Items listed in a dataset
☆ ☆ ☆ ☆

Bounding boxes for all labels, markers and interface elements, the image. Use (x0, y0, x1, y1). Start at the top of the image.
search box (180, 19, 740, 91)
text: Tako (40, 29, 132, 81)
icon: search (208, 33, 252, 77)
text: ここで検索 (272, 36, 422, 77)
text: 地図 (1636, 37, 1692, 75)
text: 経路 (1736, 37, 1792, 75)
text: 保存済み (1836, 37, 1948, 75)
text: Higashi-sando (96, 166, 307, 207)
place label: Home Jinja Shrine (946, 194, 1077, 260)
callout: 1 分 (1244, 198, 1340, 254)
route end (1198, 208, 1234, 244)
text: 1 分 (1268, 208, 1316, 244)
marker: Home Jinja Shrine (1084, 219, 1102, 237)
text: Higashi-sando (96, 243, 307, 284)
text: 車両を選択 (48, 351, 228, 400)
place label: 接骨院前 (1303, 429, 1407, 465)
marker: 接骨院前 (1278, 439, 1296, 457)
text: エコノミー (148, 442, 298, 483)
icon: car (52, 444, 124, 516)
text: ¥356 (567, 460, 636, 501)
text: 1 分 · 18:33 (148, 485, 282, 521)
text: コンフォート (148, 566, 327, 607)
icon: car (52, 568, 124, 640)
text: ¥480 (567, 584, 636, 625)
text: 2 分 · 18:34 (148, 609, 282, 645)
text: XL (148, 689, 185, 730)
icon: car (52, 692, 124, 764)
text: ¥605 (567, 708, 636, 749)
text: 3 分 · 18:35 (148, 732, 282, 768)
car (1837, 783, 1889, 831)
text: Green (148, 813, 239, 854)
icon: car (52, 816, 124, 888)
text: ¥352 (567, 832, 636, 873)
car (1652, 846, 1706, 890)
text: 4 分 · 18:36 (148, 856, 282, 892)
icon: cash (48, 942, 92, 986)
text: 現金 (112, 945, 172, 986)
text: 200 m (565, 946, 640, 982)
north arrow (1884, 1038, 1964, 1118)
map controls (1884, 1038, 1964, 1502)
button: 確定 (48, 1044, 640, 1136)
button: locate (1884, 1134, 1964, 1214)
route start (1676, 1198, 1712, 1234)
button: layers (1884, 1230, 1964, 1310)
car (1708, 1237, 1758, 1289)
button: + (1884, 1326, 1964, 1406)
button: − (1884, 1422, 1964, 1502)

☆ ☆ ☆ ☆

Exercise instructions
The answer must consist of every line from the entries above that contains "Jinja".

Your solution
place label: Home Jinja Shrine (946, 194, 1077, 260)
marker: Home Jinja Shrine (1084, 219, 1102, 237)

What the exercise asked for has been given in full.